Circuit design data:

○ ○ ○ ○ ○

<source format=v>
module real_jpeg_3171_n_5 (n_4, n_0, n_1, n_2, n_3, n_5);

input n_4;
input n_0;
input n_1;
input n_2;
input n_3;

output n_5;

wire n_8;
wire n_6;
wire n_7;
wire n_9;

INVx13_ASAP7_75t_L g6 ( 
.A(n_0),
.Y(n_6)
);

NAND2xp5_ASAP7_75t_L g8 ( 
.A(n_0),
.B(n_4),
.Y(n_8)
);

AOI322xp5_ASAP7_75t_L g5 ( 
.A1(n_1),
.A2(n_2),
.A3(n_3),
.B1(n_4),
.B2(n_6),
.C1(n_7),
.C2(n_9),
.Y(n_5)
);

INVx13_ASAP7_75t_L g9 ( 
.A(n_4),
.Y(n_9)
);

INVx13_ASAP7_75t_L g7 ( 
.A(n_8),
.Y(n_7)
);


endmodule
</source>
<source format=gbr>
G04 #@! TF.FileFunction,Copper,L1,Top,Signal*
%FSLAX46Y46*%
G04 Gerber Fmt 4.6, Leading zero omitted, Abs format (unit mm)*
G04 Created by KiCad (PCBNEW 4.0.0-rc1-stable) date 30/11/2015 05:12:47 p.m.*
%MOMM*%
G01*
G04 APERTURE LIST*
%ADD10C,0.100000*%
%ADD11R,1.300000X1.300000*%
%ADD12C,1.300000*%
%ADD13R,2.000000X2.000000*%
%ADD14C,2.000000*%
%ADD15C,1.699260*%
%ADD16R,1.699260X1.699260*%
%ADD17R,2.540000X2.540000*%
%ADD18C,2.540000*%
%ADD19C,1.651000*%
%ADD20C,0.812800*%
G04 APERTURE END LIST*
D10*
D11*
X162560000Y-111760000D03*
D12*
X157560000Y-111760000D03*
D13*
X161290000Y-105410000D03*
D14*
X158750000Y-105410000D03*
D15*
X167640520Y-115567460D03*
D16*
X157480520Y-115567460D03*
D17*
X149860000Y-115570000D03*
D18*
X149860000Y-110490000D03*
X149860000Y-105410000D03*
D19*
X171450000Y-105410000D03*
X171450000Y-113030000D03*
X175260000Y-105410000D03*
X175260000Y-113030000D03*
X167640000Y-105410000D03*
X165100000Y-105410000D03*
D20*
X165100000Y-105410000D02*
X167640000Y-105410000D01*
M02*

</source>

○ ○ ○ ○ ○

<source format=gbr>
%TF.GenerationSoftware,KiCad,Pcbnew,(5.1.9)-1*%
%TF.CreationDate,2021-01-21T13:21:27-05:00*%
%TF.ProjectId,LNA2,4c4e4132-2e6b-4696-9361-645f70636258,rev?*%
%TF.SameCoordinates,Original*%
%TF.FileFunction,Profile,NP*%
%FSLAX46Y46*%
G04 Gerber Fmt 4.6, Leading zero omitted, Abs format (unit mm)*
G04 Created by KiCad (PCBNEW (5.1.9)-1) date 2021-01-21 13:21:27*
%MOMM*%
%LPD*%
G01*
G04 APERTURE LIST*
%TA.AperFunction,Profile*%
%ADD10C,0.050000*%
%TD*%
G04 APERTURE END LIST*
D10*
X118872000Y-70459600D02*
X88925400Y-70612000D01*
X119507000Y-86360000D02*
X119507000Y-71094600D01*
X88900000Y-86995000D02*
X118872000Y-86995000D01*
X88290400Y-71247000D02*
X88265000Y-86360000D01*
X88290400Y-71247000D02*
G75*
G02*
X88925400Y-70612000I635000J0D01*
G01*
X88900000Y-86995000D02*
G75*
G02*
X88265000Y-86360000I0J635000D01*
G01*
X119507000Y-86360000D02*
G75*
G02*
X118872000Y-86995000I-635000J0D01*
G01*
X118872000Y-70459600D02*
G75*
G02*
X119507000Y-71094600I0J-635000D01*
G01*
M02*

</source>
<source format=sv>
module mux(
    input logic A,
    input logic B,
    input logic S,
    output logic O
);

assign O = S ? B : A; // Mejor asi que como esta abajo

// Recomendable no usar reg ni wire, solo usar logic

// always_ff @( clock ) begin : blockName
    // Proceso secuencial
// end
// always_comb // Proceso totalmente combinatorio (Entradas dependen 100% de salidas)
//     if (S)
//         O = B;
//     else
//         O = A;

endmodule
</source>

○ ○ ○ ○ ○

=== INSTRUCTION ===
Take every line above that includes "input" and list it.

=== FINISHED TASK ===
input n_4;
input n_0;
input n_1;
input n_2;
input n_3;
    input logic A,
    input logic B,
    input logic S,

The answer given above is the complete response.